There’s always change but the corporate learning sector has been experiencing more than its usual share recently.


On a strategic level, there’s a growing trend towards learning technology suppliers moving away from control by learning technologists. A recent 101-page IBIS Capital report on the e-learning sector, with market information and analysis from Learning Light, highlights 42 significant mergers and acquisitions in this sector since the beginning of 2011. Since those figures were compiled, the UK-based Kineo has been acquired by City & Guilds and Italy’s global player in the learning content management system market, eXact learning solutions, has been acquired by the international management consultants, Lattanzio Group, Neither of these buyers had previously owned a learning technology company.

On a tactical, technological level, the sector is experiencing change in terms of new sources of learning delivery.

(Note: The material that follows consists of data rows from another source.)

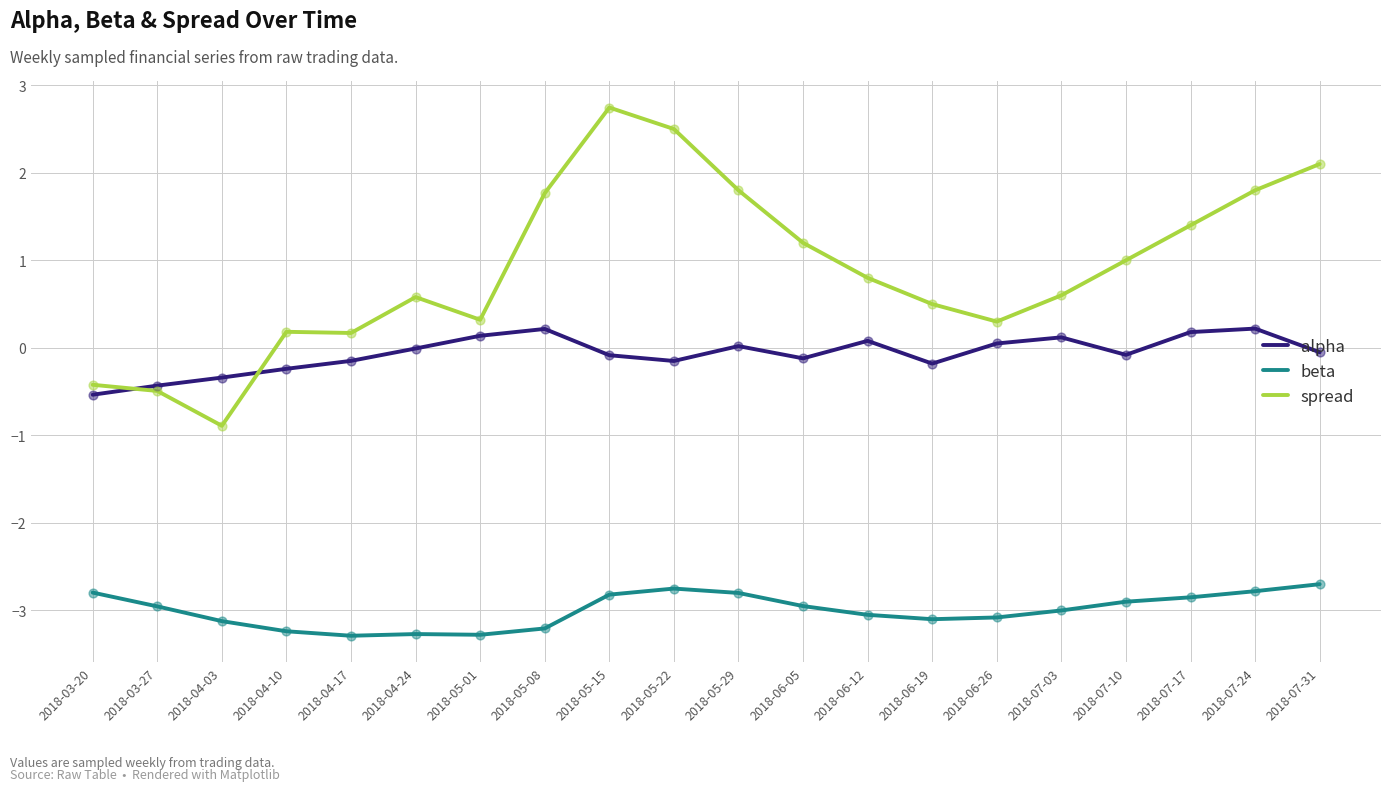

What is the total value across all series at 2018-07-03?

-2.3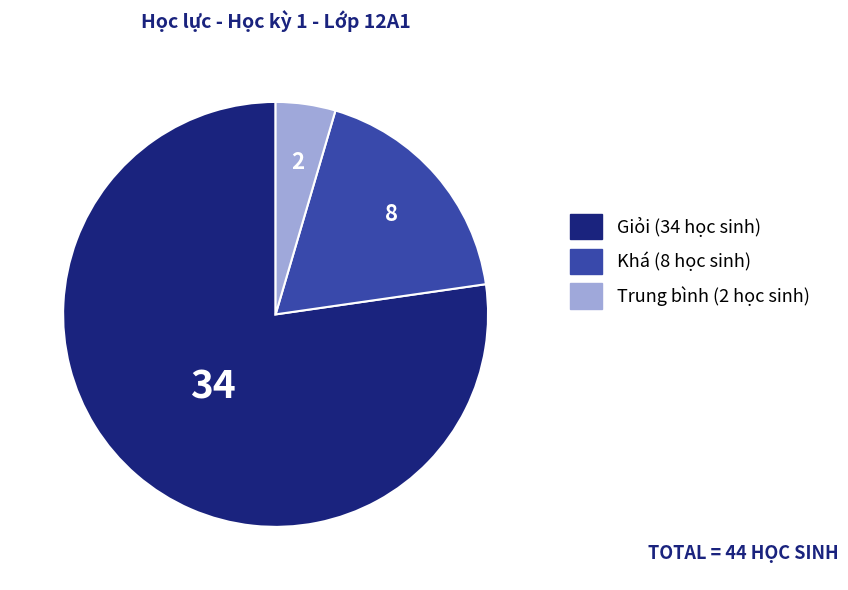

The Khá slice represents 18% of the pie. True or false?

True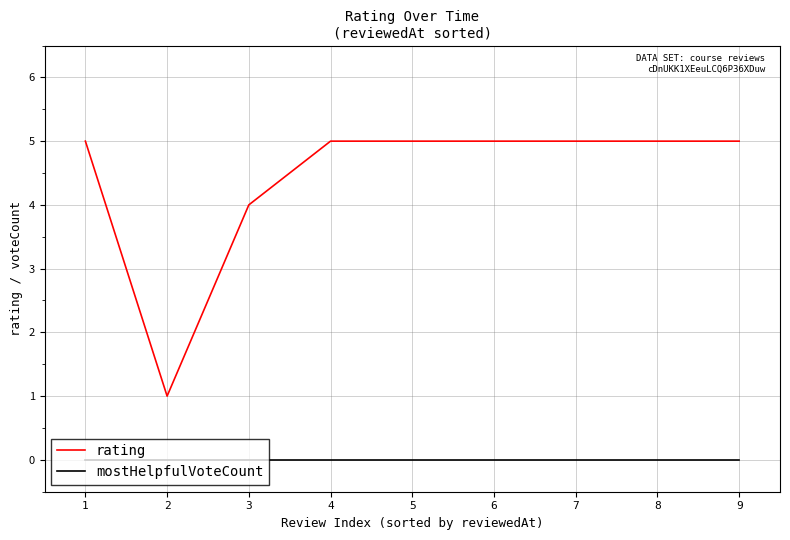

What is the maximum value for rating?

5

These tend to be social media dominated, such as Pinterest, Pearltrees, Storify and ShortForm. As Seth Godin, the blogger and best-selling author, has observed, ““We don’t have an information shortage; we have an attention shortage.”


These new technologies build on and encourage the easy spread of information and conversation. They are encouraging those in the field of corporate online learning to widen their understanding of learning and development (L&D). There are now many acknowledged routes to ‘learning’, along with a growing range of learning delivery channels. Results, in terms of improved job performance, having ‘learned’ – rather than following a prescribed method by which to learn – are becoming the key criteria in corporate learning effectiveness.


This trend is unstoppable – given the continued growth both in vehicles for learning and in things to learn and apply – but it’s putting greater strain on L&D professionals. When ‘learning’ was a simpler business, it could be managed and administered. Outputs in terms of numbers (the number of people who took a ‘course’ or achieved a ‘pass score’ in a test, for example) could be determined and were unambiguous – even if they didn’t mean a great deal in terms of the learners’ transfer of skills and actual job performance.


L&D professionals are now facing some deep psychological issues which strike at the heart of their identity, self-image and self-worthiness. For example, is their role to continue creating and/or finding learning materials and then making them available to learners? Or should they be enablers, counsellors, mentors and then ‘learning accountants’ who assess the value of a learner’s learning experience in the light of that person’s resulting change in job performance?


The latter may be preferable in today’s business world but it will be hard to do.


How can L&D professionals establish an objective basic performance level for a learner, from which to benchmark that learner’s subsequent performance? How will a piece of ‘achieved learning’ be discovered and analysed by the L&D professional? Over what period will that piece of learning remain ‘valid’ to enable the L&D professional to take account of it to see if the learner applies it in her/his job?


Increasingly, learning activities are informal and, thus, will probably be unmonitored since modern learning technologies make it easy for people to learn from others – especially their peers. Many ‘amateur’ learners won’t necessarily know they’ve undergone a learning experience and yet they will have learned something which will help them do their job more effectively or efficiently.


Developing technology offers humanity a great many advantages. Yet for the L&D professional, this will pose problems. It merely multiplies to opportunities for informal learning. This should have enormous benefits in terms of performance and productivity but it makes it even harder to quantify and justify the L&D professional’s job.


So there could be even greater changes ahead where corporate learning and corporate learning technologies are concerned.